# THINGS TO DO
a - In the article on canine aggression, recast the paragraph beginning "TREATMENT FOR FEAR AGGRESSION" as a concise bulleted list that keeps its main facts.
b - Continue the article on canine aggression, starting immediately after its final sentence.
(EXERCISE PASSAGE Opens)
In this series we go over the types of aggression, including causes and possible treatments.
FEAR AGGRESSION: A fear-aggressive dog shows physiologic signs of fear along with aggression. A fearful dog may appear generally insecure and give off signals like cowering, shaking, or averting is eyes. Owners may describe their dog as “skittish,” “nervous,” or “snapping at people.” Not all fearful dogs are aggressive. There are different thresholds for when a dog will become aggressive towards different stimuli. For some fearful dogs, avoidance and ‘shutting down’ is their response when afraid. Others may become defensive: growling, snarling, lunging, or biting. Fear-aggressive dogs may appear worse when they are confined, such as in a crate, in their home, or on a leash. When a dog is confined by a leash, his option to flee is limited, so he may become defensive out of fear- towards other dogs or towards people. To work with a fearful animal, a trainer must be very skilled at reading the dogs body language and signals. Causes of fear aggression can include genetics (one or both parents may have been fearful dogs), experiences in early puppyhood, and lack of socialization and training. If you have a fearful dog, realize that it may be strongly genetic, as fear is a hardwired response in animals.
TREATMENT FOR FEAR AGGRESSION: A fearful dog does the best with a patient and confident trainer who can make them feel safe and give them guidance. We want to teach the dog to defer back to us for guidance in situations where he is unsure. As dog trainers, we don’t want to associate punishment with something the dog is already afraid of, example “I am already scared of dogs, and now every time a dog comes around I get punished.” We want to make a good association of “Every time a dog comes around, good things happen!” This is “counter-conditioning.” You play a big part in your dogs behavior and training. It is important to not reinforce your dogs fear through trying to comfort them when they are displaying aggression (growling, snapping, lunging), which can be taken as praise for that behavior. To counter-condition, praise and reward must come before the dog shows aggression, and the training plan should use a desensitizing technique along with counter-conditioning. First and foremost, you will need a strong and reliable foundation of obedience so you can have control, including sit, down, sit-stays and down-stays. Obedience gives your dog something else to focus on.  Your dog should be getting about 30 minutes of exercise per day along with his obedience lessons. Anxiety medication may also be recommended through your veterinarian, such as fluoxetine (Prozac), amitriptyline, or clomipramine.
(EXERCISE PASSAGE Closes)
(DATA PROVIDED Opens)
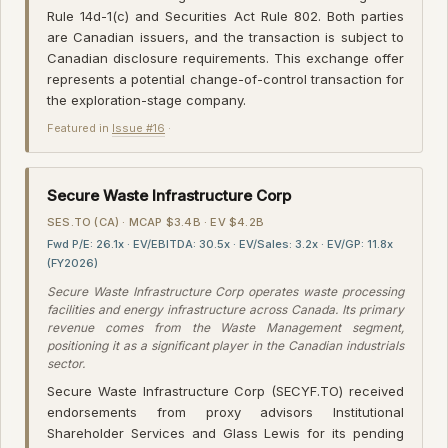
Rule 14d-1(c) and Securities Act Rule 802. Both parties
are Canadian issuers, and the transaction is subject to
Canadian disclosure requirements. This exchange offer
represents a potential change-of-control transaction for
the exploration-stage company.
Featured in
Issue #16
·
Secure Waste Infrastructure Corp
SES.TO (CA) · MCAP $3.4B · EV $4.2B
Fwd P/E: 26.1x · EV/EBITDA: 30.5x · EV/Sales: 3.2x · EV/GP: 11.8x
(FY2026)
Secure Waste Infrastructure Corp operates waste processing
facilities and energy infrastructure across Canada. Its primary
revenue comes from the Waste Management segment,
positioning it as a significant player in the Canadian industrials
sector.
Secure Waste Infrastructure Corp (SECYF.TO) received
endorsements from proxy advisors Institutional
Shareholder Services and Glass Lewis for its pending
(DATA PROVIDED Closes)
# ANSWERS TO THIS EXERCISE
a -
- A fearful dog does best with a patient, confident trainer who makes it feel safe and gives guidance.
- The aim is to teach the dog to look to its handler for guidance when unsure.
- Punishment should not be linked to something the dog already fears. Instead, the approach of other dogs should come to predict good things, which is counter-conditioning.
- The owner plays a large part in the dog's behavior and should not comfort the dog during growling, snapping or lunging, since this can act as praise.
- Praise and reward must come before any aggression, and desensitizing should be used together with counter-conditioning.
- A reliable obedience foundation (sit, down, sit-stays, down-stays) is needed first, for control and to give the dog something else to focus on.
- The dog needs about 30 minutes of exercise daily alongside obedience lessons.
- A veterinarian may recommend anxiety medication such as fluoxetine (Prozac), amitriptyline or clomipramine.

b -
TRIGGERS FOR FEAR OR AGGRESSION: Before beginning training, you will make a list of all your dogs triggers, then we will address them through training. Sometimes you will never know why your dog is afraid of a certain thing, there is no reason that we can explain as humans, because we cannot see through the animals eyes.  We cannot see things or understand things the same way they do.  Triggers are anything your dog is afraid of, here are a few common ones:

  • Children: Their movements are more erratic than adults, they make different noises, and they are often more unpredictable in movement and have a higher pitched voice. Maybe your dog was not socialized to children at a young age, or was teased by a child or touched in a way that was uncomfortable.
  • Dogs:  Maybe it’s large dogs, maybe small.  Your dog may not have been socialized to other dogs or may have been attacked.
  • Men: Males are often a trigger because they have a larger stature and a deeper or raspier voice. Your dog may have been abused by a man, but this is not always the case. Even dogs who have never been mistreated can be fearful of men just by simply not being exposed to them enough. Try having special treats at the door every time a man comes over to toss for the dog, but do not force the situation. At Dynamic Dogs Chicago, our male trainers work with the fearful dogs as well, as it’s important for that bond to develop. Once taught how to handle a situation, your dog will benefit from socialization to additional men.
  • People in uniform: Dogs develop fears to people in uniforms by generalizing. This means they initially see a “scary” person, let’s say the mail carrier, who comes “intruding” onto their property every day wearing a uniform, or the UPS delivery person carrying large boxes. They generalize that fear response to everyone wearing uniforms.
  • Elderly or disabled individuals: Remember, a fearful dog is afraid of novel things and situations. People who use a mobility device like a wheelchair or walker may not be something the dog is used to. Older people move differently, they may walk slower or limp, and that causes the dog to think there is something different (and therefore potentially scary) about them.

PRECAUTIONS: Safety is a top priority when working with a fearful or aggressive dog. Do not try to force or lure your dog into an uncomfortable situation. If you are passing children on the sidewalk, for example, you may want to make a u-turn or have your dog walk on the other side. It is not worth the risk of potentially putting anyone in danger.  Do not act nervous or anxious, or your dog will pick up on that. Saying “its ok, its ok” may make your dog even more nervous, because he is picking up on your insecurity.   Be calm and confident at all times, and be up-beat while you are turning away to walk in another direction, do not jerk your dog away. Behavior triggers should be addressed with the supervision of a dog training professional.